**Daten zur Aufgabe:**
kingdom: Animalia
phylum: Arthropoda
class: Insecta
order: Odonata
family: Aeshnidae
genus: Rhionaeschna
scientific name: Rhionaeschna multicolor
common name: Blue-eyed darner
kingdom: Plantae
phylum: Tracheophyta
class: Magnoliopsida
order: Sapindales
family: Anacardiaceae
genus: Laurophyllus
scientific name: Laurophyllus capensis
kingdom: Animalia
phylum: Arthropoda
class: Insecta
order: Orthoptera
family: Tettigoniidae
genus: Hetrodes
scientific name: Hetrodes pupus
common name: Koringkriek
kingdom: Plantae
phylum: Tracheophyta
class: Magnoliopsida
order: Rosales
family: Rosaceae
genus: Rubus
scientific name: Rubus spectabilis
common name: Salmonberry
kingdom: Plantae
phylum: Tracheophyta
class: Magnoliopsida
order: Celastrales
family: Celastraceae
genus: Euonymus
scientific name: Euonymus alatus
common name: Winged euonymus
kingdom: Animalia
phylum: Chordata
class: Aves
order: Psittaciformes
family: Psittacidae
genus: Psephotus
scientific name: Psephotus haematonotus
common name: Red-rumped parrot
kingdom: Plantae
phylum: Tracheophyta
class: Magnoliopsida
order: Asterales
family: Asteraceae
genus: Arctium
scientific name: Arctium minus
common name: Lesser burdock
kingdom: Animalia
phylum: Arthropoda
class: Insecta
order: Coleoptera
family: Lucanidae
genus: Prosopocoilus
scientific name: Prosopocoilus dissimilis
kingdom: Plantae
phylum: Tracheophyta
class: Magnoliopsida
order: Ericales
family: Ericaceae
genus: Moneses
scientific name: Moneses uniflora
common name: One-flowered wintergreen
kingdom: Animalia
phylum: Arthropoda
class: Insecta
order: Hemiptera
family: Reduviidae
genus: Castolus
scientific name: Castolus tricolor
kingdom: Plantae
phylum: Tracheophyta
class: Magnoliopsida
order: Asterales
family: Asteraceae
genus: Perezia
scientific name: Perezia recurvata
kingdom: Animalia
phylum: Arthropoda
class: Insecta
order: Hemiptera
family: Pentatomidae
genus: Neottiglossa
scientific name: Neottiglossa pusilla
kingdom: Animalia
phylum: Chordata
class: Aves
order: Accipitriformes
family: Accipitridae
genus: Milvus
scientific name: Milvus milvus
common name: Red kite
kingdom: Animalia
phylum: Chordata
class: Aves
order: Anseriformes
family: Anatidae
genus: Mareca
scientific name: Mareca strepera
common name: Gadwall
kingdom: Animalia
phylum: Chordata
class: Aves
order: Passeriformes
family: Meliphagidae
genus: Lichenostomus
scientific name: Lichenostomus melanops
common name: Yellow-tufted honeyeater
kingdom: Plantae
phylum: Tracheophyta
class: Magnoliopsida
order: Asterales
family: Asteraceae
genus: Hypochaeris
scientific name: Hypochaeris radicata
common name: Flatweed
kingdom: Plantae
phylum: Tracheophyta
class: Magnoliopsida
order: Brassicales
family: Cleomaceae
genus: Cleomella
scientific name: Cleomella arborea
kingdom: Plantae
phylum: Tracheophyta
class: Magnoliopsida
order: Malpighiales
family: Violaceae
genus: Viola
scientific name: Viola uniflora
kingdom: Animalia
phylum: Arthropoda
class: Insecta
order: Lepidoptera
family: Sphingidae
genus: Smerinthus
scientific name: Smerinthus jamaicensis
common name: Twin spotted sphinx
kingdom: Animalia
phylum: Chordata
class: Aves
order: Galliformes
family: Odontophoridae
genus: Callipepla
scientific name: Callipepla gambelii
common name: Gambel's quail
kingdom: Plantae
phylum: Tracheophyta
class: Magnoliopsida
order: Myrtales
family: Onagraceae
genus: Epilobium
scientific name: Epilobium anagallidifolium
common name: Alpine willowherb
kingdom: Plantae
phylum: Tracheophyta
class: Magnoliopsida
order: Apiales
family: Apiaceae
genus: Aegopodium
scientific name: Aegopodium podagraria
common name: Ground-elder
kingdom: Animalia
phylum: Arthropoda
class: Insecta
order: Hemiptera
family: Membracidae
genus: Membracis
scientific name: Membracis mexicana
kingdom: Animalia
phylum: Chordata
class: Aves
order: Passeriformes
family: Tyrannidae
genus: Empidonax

**Aufgabenstellung:**
Schreib nur den Abschnitt Wort für Wort ab, der mit der Zeile mit „genus: Castolus“ anfängt und mit der Zeile mit „genus: Neottiglossa“ aufhört. Beide Zeilen gehören dazu.

**Schriftliche Lösung:**
genus: Castolus
scientific name: Castolus tricolor
kingdom: Plantae
phylum: Tracheophyta
class: Magnoliopsida
order: Asterales
family: Asteraceae
genus: Perezia
scientific name: Perezia recurvata
kingdom: Animalia
phylum: Arthropoda
class: Insecta
order: Hemiptera
family: Pentatomidae
genus: Neottiglossa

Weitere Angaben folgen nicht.